Eagle Nuclear Energy Corp. filed a communication describing its amended plan to merge Eagle Energy Metals Corp. with Spring Valley Acquisition Corp. II through a multi‑step business combination under an Amended and Restated Merger Agreement involving New Eagle and two merger subsidiaries. The filing notes that, on January 5, 2026, bullish articles about small modular reactors, uranium demand, and Eagle Energy Metals’ U.S. uranium projects (Aurora and Cordex) were posted on TheInvestmentJournal.com, presenting Eagle as controlling interests or rights to a large, mineable domestic uranium resource and highlighting its exposure to SMR‑related technology.
The document also describes multiple promotional emails sent on January 6, 2026 to Eagle contacts, emphasizing the announced but not yet finalized merger with Spring Valley II and urging recipients to review Eagle’s investor presentation. It explains that New Eagle has filed a Form S‑4 registration statement containing a preliminary prospectus and proxy statement for Spring Valley II shareholders and urges investors to read those materials when available. Extensive forward‑looking statement language outlines numerous risks, including the possibility the business combination may not close, regulatory and shareholder approval requirements, commodity price volatility, permitting and environmental risks, and potential challenges in raising additional capital.
Eagle Energy Metals and Spring Valley Acquisition Corp. II highlight their previously disclosed plan to combine under an amended and restated merger agreement, creating Eagle Nuclear Energy Corp. as the listed vehicle. A registration statement on Form S-4 has been filed, which includes a proxy for SVII shareholders to vote on the proposed business combination.

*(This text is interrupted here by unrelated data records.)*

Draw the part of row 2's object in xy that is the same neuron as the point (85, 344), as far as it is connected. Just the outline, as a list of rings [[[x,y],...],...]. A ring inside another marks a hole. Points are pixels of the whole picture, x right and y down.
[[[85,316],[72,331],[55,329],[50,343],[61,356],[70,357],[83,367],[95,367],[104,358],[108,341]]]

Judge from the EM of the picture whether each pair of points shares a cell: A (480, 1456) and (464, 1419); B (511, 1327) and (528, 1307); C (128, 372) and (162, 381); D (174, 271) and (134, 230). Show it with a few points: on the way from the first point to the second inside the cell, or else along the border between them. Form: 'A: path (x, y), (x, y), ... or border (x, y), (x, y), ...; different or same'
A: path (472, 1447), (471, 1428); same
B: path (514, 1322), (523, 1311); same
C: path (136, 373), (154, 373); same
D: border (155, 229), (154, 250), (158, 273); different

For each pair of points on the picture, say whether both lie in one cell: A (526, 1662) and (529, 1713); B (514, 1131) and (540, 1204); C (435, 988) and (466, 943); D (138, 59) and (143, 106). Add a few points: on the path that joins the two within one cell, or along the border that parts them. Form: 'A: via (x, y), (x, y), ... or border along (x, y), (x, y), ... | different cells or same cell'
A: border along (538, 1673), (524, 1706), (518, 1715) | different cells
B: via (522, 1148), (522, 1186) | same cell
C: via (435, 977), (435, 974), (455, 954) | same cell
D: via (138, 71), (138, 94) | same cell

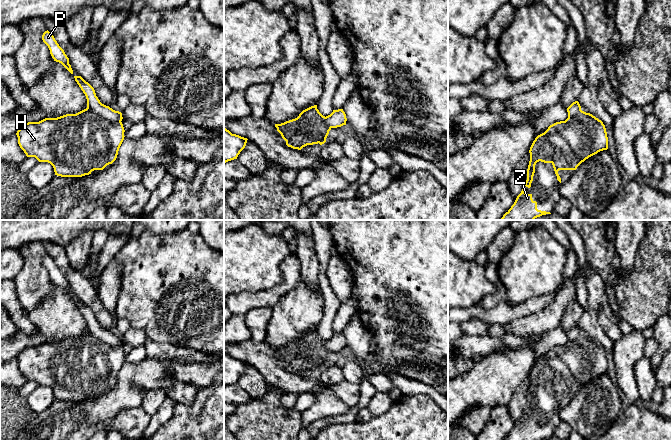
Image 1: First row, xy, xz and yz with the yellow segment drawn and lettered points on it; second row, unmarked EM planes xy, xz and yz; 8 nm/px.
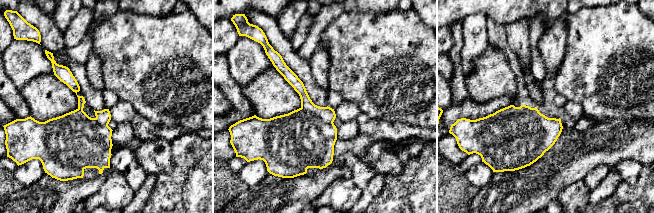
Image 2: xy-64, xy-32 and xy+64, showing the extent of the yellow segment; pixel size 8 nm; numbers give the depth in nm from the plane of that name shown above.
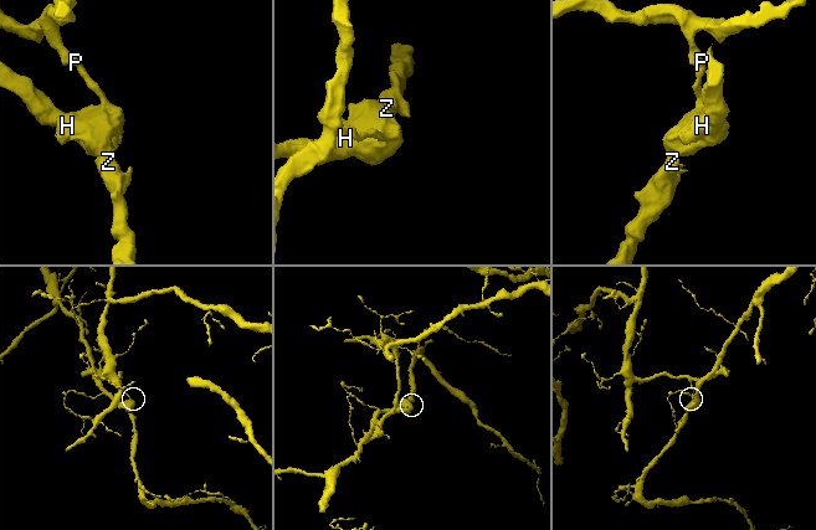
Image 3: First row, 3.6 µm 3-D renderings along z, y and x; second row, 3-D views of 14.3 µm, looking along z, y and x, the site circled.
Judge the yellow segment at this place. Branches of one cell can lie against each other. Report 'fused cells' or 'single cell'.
fused cells

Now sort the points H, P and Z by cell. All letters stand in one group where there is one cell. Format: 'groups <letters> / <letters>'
groups H Z / P

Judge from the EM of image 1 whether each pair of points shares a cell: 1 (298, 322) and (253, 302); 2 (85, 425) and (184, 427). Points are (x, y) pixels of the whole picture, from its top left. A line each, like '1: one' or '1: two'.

The interview with CEO Mark Mukhija outlines a strategy to pair the Aurora and Cordex uranium projects with proprietary small modular reactor (SMR) technology in a vertically integrated model. Aurora is described as the largest mineable measured and indicated uranium deposit in the U.S., with metallurgical testing showing uranium recoveries in the high-80% range and lower processing costs. Eagle plans step-out and infill drilling, additional studies, and targets commencing prefeasibility work by the end of 2026, completing a prefeasibility study in 2027 and starting a definitive feasibility study in 2028. Extensive forward-looking risk factors are emphasized, and investors are directed to the S-4 and proxy materials for full details.